#### Actions à mener:
A – Recopiez le passage de l'éditorial situé entre « Naguère encore, le » et « le socialiste, progressiste. », bornes incluses, en remplaçant « conservateur » par « traditionaliste ».
B – D'après l'éditorial, qui incarne idéalement la réconciliation entre libéraux et socialistes ?
C – Poursuivez l'éditorial sur le libéralisme et le socialisme à la suite de sa dernière phrase.

#### Extrait d'éditorial:

|---|

Olivier DelacrétazEditorial
La Nation n° 2067 31 mars 2017

Naguère encore, le classement du libéralisme à droite et du socialisme (réformiste ou révolutionnaire) à gauche permettait une bonne approche des principales questions politiques. Le libéral était conservateur, le socialiste, progressiste.

Les deux se sont beaucoup rapprochés. Le socialiste s’est rendu compte que le profit engendrait des impôts, lesquels renforçaient l’action sociale de l’Etat. Le libéral, quant à lui, a compris qu’un certain filet social contribuait à la prospérité. A ses yeux, le social fait désormais partie des frais d’acquisition du revenu. Les anciens ennemis convergent aussi sur les questions de société – la famille, la drogue – ainsi que sur les questions de fédéralisme et de souveraineté. M. Emmanuel Macron incarne idéalement cette douteuse réconciliation.

Ce sont les libéraux qui ont fait la plus grande partie du chemin. Ce sont eux qui sont passés dans le camp des progressistes. La nature politique ayant probablement horreur du vide, un nouveau conservatisme les a remplacés. Il s’assume comme tel et n’hésite pas à envisager une «révolution conservatrice».

|---|

#### Liste des données:

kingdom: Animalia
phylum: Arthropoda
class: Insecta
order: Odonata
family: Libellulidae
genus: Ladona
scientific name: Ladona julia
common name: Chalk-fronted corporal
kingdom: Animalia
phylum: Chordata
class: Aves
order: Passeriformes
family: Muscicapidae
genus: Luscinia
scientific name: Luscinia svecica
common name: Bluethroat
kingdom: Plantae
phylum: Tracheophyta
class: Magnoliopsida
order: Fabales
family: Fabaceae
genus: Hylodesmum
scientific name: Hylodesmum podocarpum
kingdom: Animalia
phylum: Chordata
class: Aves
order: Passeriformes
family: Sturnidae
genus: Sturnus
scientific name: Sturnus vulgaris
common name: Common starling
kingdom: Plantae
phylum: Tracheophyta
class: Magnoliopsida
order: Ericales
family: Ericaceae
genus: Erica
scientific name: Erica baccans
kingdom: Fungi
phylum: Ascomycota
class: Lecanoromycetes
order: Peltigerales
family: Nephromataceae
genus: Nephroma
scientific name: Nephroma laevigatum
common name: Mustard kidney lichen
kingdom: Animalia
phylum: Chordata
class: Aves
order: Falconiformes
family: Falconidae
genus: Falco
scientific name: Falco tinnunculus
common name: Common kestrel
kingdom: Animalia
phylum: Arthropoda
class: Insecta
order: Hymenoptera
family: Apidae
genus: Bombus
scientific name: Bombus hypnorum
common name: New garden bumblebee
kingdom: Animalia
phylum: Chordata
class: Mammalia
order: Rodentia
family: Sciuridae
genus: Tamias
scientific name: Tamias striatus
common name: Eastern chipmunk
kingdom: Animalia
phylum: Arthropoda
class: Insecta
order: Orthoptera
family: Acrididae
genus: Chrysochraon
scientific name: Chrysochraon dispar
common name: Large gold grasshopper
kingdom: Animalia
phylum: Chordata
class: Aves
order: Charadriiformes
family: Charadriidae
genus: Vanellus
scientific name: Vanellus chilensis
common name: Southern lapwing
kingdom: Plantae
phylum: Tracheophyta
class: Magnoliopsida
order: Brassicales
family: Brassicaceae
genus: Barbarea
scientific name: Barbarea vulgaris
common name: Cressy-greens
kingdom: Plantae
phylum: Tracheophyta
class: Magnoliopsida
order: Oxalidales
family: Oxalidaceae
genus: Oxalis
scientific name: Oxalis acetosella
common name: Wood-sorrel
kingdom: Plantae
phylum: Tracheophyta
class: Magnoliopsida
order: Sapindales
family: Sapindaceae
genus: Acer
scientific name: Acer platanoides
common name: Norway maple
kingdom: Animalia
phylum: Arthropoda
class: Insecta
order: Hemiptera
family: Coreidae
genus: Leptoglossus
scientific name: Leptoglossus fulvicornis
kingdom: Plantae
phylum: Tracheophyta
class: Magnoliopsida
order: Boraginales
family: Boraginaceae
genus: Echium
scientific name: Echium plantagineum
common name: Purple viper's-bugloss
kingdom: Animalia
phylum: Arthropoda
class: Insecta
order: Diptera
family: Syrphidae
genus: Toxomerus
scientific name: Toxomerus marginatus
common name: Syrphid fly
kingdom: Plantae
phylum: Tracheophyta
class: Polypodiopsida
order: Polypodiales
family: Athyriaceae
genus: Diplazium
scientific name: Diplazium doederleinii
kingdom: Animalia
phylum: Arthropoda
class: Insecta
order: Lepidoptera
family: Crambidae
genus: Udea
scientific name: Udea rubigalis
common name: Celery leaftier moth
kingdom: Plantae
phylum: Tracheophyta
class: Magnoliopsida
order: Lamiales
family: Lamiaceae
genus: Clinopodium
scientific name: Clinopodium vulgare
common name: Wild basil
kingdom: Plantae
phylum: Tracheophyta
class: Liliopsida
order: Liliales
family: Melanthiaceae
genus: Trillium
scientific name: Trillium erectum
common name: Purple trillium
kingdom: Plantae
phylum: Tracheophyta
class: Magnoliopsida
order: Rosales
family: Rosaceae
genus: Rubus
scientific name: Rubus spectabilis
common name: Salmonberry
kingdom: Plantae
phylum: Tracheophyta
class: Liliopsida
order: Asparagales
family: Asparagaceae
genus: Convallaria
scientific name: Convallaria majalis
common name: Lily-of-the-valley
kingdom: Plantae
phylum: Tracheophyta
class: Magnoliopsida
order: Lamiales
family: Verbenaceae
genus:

|---|

#### Résultats par tâche:
A –
Naguère encore, le classement du libéralisme à droite et du socialisme (réformiste ou révolutionnaire) à gauche permettait une bonne approche des principales questions politiques. Le libéral était traditionaliste, le socialiste, progressiste.

B – M. Emmanuel Macron.

C –
Mais qu’est-ce qu’un conservateur? Au fond, tout le monde est conservateur sur un point ou sur un autre. Tout le monde veut conserver son argent, son emploi, ses habitudes, ses avantages ou sa participation aux acquis sociaux.

Le vrai conservateur, c’est celui qui l’est en soi, par principe, indépendamment de l’objet envisagé. Il croit à un certain ordre des choses, à la nature humaine inchangée depuis la nuit des temps, aux règles immuables qui fondent les sociétés politiques. Il croit aussi à la persistance du mal que la civilisation contient sans pouvoir jamais l’éradiquer.

Le conservateur perçoit avec force le poids et la nécessité du réel. Et il perçoit non moins nettement l’inadéquation fondamentale des constructions idéologiques, leur danger mortel pour ce qui est. Quand le verre est plein au dixième, il savoure ce dixième. Il y voit non un manque dont il souffrirait, mais une victoire sur le chaos et cela lui suffit.

Conserver est une activité. C’est une lutte de tous les instants. Tout se dégrade, se sclérose, rouille ou pourrit. Tout doit être protégé, entretenu, reconstruit. Le monde ne continue d’exister que grâce à d’innombrables conservateurs qui, dans tous les domaines et à tous les niveaux, s’emploient à le conserver.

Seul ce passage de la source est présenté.